Task requirements
Rewrite the listing below with "pie" replaced by "donut" everywhere and nothing else changed, leaving out the pictures.

[[ Information supplied, beginning ]]

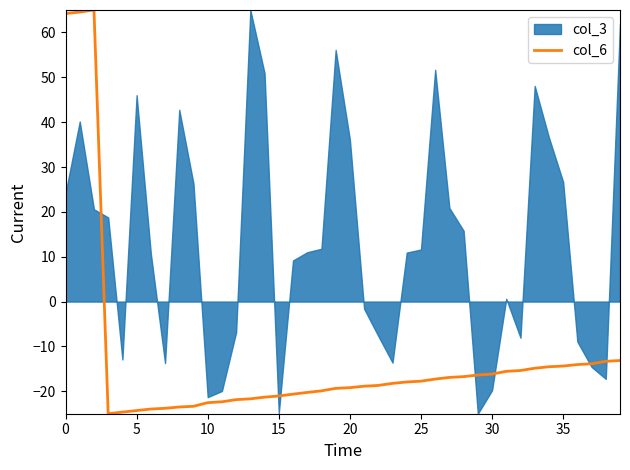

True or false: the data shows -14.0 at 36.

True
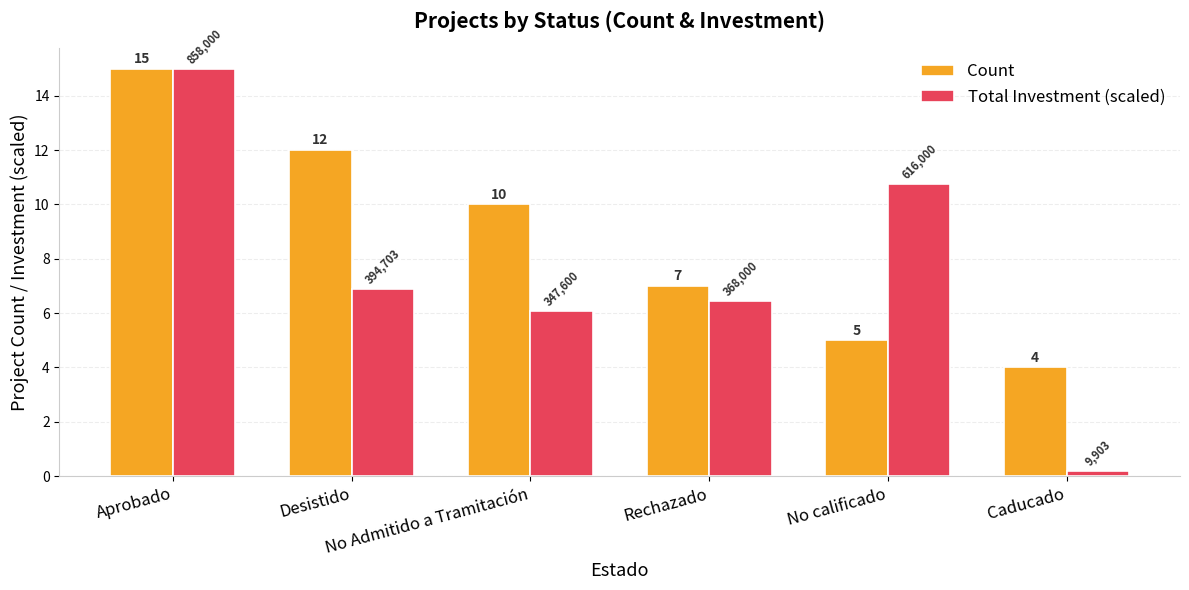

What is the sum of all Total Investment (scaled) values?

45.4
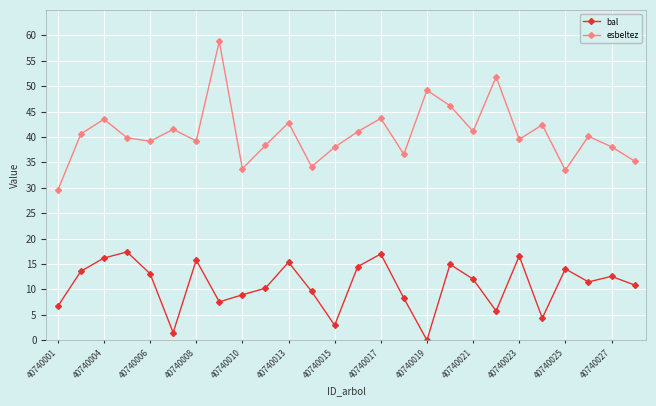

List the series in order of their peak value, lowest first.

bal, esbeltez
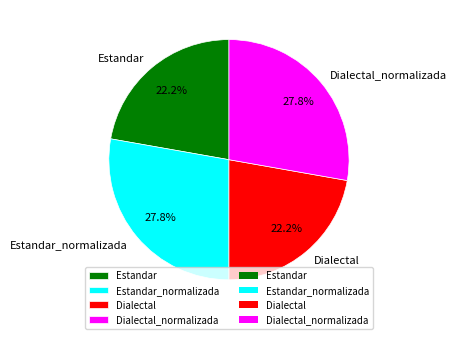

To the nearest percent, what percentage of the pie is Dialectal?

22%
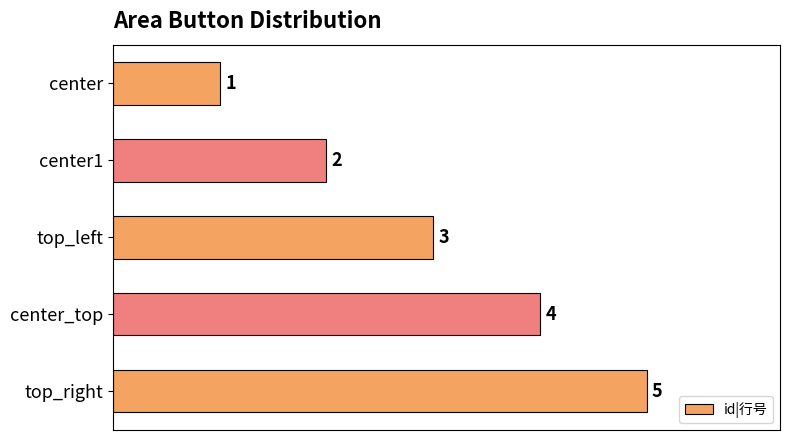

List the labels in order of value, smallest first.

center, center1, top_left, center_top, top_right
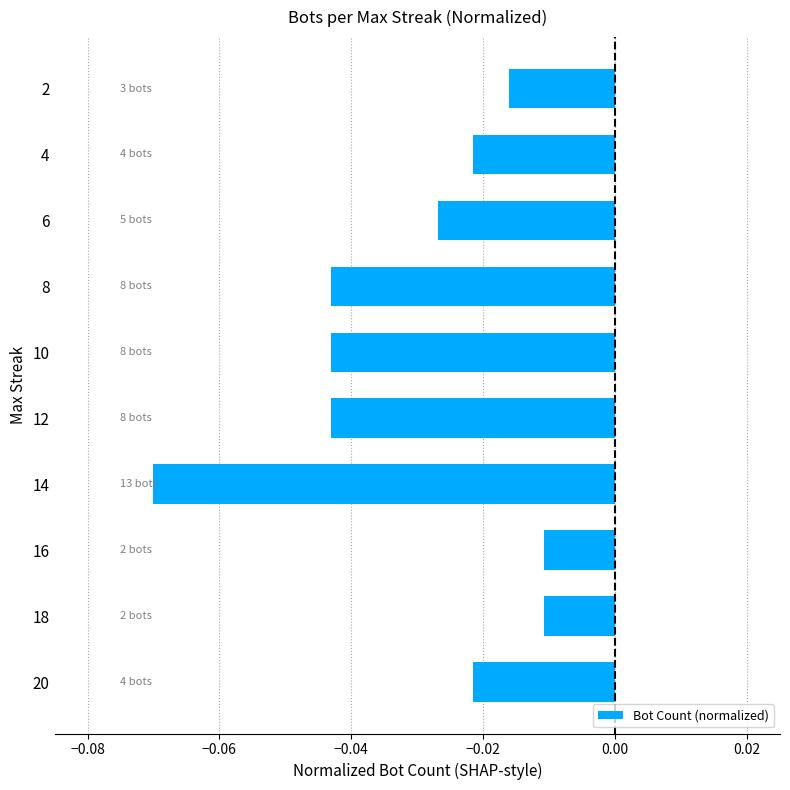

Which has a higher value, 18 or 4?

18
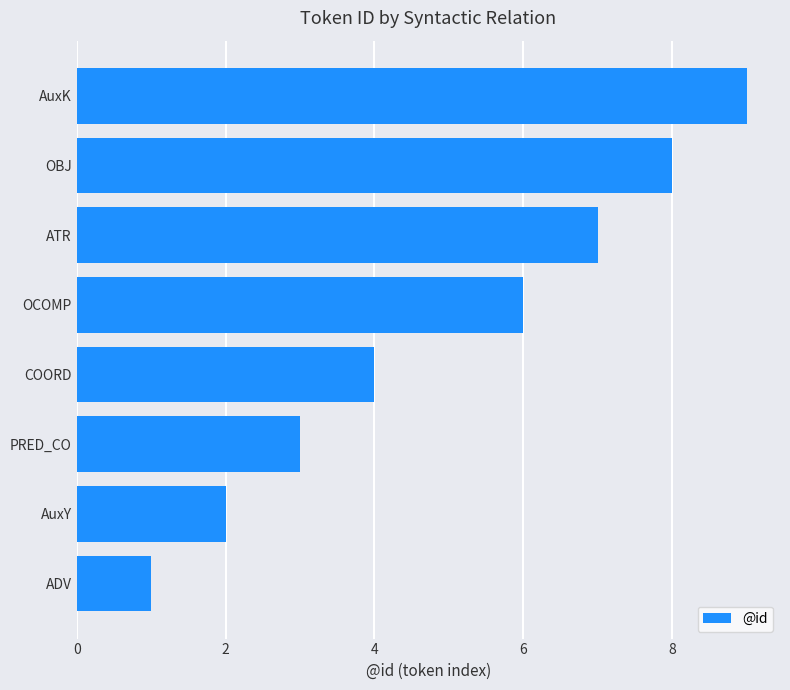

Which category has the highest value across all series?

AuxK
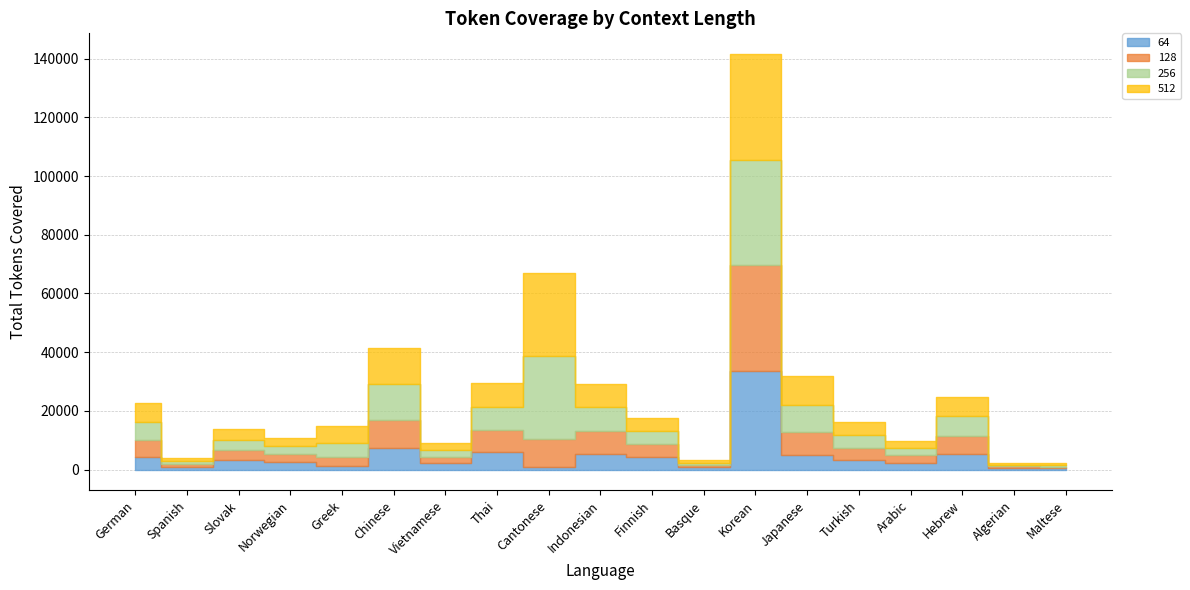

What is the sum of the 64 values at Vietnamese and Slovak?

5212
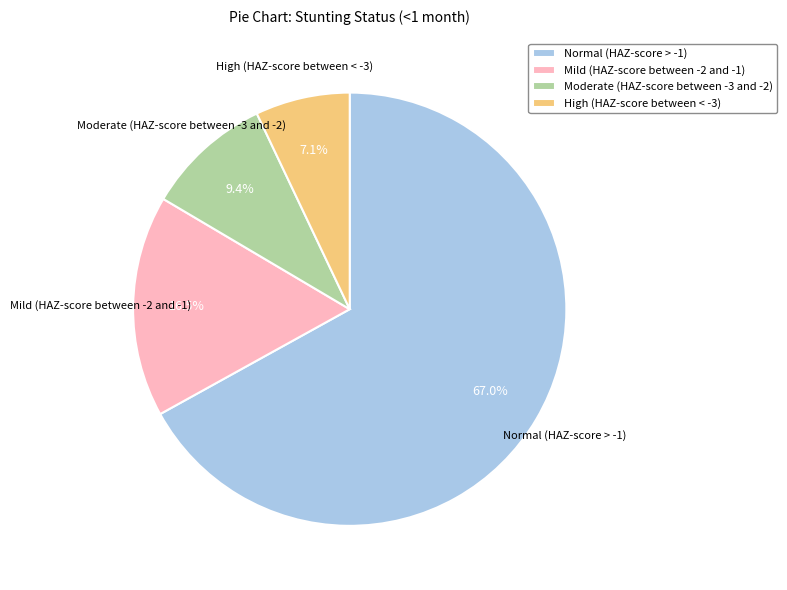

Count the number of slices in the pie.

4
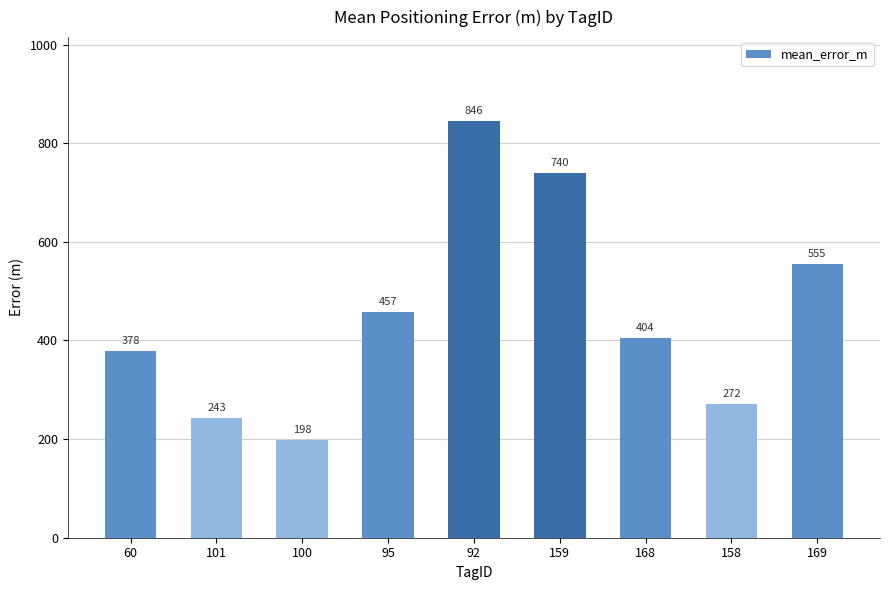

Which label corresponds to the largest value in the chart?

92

[[ Information supplied, end ]]

Answer to this exercise
True or false: the data shows -14.0 at 36.

True

What is the sum of all Total Investment (scaled) values?

45.4

List the series in order of their peak value, lowest first.

bal, esbeltez

To the nearest percent, what percentage of the donut is Dialectal?

22%

List the labels in order of value, smallest first.

center, center1, top_left, center_top, top_right

Which has a higher value, 18 or 4?

18

Which category has the highest value across all series?

AuxK

What is the sum of the 64 values at Vietnamese and Slovak?

5212

Count the number of slices in the donut.

4

Which label corresponds to the largest value in the chart?

92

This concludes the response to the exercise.